I don’t know anyone that has super confidence in a precise measure of M3, though. Hell, even the Federal Reserve gave up reporting it after 2005. Maybe that should be another warning.

Financial markets are vital. They provide a common medium of exchange and store of value that can allow optimal trading of resources, labour and technology across enormous political/geographical barriers. If the West hadn’t developed money economies in the 14th century we’d probably all still be serfs paying feudal burden in kind to a military lord.

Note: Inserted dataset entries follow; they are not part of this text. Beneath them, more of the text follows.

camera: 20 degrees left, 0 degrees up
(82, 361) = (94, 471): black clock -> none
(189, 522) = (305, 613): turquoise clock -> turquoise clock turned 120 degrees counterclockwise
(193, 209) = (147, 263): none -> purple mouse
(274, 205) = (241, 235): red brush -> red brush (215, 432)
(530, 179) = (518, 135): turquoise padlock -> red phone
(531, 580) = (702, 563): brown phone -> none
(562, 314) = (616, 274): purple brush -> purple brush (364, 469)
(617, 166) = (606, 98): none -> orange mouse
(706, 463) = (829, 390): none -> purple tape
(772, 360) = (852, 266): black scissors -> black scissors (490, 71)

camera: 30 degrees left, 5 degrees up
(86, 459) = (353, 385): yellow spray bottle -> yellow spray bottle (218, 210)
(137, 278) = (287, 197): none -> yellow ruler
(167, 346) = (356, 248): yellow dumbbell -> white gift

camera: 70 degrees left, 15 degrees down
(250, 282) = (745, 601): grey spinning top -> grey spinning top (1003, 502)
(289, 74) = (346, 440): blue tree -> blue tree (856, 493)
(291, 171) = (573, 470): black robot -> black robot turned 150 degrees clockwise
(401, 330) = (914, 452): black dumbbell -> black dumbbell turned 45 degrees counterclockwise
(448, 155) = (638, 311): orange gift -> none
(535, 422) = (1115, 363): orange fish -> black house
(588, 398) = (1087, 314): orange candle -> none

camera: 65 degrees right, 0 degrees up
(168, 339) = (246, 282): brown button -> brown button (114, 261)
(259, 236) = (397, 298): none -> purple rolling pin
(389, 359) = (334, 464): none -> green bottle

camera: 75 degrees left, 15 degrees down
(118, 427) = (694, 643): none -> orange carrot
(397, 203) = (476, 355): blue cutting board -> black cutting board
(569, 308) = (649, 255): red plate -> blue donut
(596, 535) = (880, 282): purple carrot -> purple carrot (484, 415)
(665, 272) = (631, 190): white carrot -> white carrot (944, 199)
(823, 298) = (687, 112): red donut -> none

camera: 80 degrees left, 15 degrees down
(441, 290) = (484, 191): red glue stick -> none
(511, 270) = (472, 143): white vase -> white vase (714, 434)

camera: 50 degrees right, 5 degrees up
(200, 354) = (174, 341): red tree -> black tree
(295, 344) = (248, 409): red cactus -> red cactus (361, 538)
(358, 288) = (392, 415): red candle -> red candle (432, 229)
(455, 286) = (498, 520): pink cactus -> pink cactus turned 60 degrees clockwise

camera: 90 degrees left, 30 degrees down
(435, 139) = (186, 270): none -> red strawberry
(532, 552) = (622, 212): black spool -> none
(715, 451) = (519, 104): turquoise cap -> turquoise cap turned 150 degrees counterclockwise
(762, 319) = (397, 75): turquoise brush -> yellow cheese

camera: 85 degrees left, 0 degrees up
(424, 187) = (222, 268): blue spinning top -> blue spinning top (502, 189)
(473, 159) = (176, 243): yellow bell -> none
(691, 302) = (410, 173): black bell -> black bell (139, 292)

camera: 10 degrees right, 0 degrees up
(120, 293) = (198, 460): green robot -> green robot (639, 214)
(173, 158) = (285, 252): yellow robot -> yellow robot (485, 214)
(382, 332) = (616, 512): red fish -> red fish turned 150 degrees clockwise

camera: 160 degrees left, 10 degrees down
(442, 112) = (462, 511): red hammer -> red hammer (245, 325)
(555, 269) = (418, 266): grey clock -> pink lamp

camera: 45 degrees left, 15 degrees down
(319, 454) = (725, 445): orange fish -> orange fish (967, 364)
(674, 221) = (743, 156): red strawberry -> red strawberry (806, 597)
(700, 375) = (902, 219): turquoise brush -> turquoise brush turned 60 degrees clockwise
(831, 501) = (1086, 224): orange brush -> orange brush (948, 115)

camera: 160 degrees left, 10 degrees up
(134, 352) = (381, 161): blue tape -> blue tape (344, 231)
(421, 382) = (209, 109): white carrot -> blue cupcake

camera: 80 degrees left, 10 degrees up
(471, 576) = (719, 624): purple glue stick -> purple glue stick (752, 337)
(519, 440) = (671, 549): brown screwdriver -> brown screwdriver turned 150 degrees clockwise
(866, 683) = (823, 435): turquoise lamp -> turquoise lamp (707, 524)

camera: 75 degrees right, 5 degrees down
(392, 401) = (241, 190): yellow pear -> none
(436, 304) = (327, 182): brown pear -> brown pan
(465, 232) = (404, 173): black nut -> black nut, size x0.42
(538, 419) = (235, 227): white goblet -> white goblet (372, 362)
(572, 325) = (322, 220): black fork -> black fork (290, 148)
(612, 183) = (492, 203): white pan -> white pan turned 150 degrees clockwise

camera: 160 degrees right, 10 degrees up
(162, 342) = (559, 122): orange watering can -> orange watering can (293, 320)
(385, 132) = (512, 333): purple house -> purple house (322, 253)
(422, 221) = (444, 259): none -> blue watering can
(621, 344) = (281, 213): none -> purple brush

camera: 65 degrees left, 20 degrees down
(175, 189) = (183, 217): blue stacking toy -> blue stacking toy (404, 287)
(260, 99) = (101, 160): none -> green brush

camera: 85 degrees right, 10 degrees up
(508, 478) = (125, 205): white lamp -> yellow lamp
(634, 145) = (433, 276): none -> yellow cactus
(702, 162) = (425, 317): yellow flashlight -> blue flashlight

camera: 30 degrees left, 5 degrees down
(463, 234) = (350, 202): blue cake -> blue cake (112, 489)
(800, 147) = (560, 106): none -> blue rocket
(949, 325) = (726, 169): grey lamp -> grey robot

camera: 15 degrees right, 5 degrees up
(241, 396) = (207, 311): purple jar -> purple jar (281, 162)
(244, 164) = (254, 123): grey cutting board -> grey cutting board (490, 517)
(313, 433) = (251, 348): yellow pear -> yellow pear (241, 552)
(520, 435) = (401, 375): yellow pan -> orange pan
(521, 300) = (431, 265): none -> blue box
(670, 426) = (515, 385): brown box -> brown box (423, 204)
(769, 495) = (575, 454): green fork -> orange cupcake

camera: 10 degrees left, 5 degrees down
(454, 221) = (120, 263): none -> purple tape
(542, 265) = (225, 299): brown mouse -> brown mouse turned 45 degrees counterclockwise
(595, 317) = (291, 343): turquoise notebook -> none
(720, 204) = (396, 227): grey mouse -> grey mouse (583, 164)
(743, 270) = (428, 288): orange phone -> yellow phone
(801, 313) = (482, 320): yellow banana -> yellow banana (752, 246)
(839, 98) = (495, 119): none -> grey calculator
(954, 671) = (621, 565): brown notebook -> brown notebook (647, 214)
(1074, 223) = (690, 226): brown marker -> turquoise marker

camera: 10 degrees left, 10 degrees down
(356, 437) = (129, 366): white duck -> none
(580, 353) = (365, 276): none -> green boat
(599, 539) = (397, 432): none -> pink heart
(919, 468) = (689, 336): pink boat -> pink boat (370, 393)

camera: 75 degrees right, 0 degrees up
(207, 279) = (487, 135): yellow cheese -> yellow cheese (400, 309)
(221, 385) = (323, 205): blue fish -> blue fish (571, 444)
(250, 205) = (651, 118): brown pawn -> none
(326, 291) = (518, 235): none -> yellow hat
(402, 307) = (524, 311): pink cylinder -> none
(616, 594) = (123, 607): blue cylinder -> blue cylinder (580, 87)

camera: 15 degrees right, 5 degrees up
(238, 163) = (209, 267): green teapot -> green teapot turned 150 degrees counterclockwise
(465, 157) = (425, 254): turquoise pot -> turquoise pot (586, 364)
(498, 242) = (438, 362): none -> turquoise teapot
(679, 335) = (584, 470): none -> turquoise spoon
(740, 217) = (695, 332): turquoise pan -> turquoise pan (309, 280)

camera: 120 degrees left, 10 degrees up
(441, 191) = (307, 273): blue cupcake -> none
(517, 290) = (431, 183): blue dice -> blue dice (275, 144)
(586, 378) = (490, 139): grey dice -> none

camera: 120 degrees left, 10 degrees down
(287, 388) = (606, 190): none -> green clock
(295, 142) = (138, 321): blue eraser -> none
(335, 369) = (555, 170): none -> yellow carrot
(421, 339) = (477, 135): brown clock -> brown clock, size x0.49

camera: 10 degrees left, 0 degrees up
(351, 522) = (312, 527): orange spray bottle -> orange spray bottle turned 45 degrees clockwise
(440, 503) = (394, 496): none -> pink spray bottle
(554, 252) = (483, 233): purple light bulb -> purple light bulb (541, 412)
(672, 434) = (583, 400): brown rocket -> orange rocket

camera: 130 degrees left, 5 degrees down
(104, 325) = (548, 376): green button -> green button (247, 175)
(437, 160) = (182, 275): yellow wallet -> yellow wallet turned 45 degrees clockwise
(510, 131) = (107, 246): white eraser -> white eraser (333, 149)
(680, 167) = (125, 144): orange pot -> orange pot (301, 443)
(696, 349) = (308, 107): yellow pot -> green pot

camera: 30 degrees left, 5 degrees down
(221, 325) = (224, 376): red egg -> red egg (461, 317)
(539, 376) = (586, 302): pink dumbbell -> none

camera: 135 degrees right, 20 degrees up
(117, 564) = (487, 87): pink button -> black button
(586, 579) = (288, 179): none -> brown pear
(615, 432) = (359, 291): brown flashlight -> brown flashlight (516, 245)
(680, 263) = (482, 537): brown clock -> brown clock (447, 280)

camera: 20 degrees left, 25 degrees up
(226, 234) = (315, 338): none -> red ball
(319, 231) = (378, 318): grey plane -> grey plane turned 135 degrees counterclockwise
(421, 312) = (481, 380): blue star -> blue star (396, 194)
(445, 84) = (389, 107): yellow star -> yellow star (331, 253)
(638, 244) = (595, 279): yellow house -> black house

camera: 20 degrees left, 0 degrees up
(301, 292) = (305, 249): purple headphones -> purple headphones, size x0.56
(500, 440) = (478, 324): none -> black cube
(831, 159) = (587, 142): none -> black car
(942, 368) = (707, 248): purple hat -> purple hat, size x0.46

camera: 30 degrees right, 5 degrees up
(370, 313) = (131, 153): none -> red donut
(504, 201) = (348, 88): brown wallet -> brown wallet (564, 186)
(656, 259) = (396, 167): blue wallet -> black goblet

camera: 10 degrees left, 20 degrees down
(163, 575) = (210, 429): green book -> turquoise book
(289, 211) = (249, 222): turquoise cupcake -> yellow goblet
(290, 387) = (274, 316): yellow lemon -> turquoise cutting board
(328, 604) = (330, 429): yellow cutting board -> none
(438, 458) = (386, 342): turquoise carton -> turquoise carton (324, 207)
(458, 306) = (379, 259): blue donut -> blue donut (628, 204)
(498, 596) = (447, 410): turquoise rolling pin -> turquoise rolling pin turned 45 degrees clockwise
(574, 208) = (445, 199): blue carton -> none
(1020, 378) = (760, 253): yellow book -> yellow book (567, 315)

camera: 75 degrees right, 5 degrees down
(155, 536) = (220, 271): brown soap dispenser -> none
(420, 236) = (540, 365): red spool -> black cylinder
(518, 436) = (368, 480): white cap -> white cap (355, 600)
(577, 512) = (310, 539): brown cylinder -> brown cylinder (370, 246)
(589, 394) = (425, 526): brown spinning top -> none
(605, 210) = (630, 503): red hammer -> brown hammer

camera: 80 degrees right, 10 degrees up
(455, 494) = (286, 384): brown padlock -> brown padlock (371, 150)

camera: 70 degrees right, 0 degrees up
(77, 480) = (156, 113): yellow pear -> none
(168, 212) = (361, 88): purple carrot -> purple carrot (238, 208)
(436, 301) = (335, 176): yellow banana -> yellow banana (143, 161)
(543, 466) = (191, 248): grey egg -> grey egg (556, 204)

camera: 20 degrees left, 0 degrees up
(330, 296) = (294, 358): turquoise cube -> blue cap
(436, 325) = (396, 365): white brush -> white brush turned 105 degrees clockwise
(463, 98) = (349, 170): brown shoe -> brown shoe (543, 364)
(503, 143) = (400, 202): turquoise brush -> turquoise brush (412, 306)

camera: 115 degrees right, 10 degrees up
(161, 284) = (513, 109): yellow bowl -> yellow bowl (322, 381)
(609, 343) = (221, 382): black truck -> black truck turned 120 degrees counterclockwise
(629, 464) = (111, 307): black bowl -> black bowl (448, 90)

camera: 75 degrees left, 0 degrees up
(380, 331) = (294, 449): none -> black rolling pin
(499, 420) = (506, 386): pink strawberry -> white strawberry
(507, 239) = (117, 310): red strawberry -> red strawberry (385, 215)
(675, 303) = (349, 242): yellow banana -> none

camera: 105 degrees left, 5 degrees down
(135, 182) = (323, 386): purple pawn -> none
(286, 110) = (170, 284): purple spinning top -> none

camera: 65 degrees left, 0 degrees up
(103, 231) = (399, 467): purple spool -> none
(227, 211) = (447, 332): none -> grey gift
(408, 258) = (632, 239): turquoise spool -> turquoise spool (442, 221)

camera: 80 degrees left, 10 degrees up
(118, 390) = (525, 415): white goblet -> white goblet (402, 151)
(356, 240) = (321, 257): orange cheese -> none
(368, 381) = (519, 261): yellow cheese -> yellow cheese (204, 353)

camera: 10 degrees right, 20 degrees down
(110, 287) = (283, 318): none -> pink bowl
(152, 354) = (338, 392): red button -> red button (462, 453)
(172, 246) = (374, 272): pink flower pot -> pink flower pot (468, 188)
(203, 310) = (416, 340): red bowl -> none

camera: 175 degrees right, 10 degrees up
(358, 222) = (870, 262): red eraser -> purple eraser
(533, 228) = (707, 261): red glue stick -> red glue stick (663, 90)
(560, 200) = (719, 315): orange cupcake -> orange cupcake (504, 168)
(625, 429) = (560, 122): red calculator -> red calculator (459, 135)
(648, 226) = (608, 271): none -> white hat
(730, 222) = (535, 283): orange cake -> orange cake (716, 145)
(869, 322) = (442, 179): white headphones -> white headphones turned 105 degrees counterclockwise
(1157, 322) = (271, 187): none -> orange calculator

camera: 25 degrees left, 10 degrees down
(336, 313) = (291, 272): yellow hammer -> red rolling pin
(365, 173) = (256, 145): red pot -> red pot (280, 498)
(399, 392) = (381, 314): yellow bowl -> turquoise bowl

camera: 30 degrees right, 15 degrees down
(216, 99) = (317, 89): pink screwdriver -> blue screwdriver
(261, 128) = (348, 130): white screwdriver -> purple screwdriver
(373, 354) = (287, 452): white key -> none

But as you say, that currency has to be credible. People have to KNOW they’re gonna get some value back when they accept it–not just hope they will. No more of these phoney credit default swaps sold in volumes that exceed the face value of the underlying securities by tens of billions of dollars. No more weird kabbalistic valuation models that have no more statistical validity than a hoodoo gris-gris. And why the heck are we letting the board of directors of SEC registrants hire the auditors? It’s our money supply–the SEC should be hiring them.

Yeah, from time to time you hear about a town or other local authority in Germany or the U.K. authorizing a “local script”–a currency to be recognized by solely by local merchants. And that goes some way in helping a community maintain its economic autonomy. But I can also imagine the situation, taken to its logical but extreme conclusion, resulting in ourselves having living standards little better than our 15th century ancestors.

#17 Posted by mason (13.07.10 at 20:47 )

Another interesting view of the next two years through the lens of bonds obligations.

http://tinyurl.com/apy22s

#18 Posted by Liam_McGonagle (14.07.10 at 10:58 )

Good stuff, mason. I will recommend this one to my friends.

#19 Posted by Liam_McGonagle (14.07.10 at 18:30 )

Uh-oh. Looks like these ideas are getting out into the mainstream.

http://www.washingtonpost.com/wp-dyn/content/article/2010/06/24/AR2010062406194.html

Quelle horreur! What terrors await us? An informed electorate? Saints preserve us!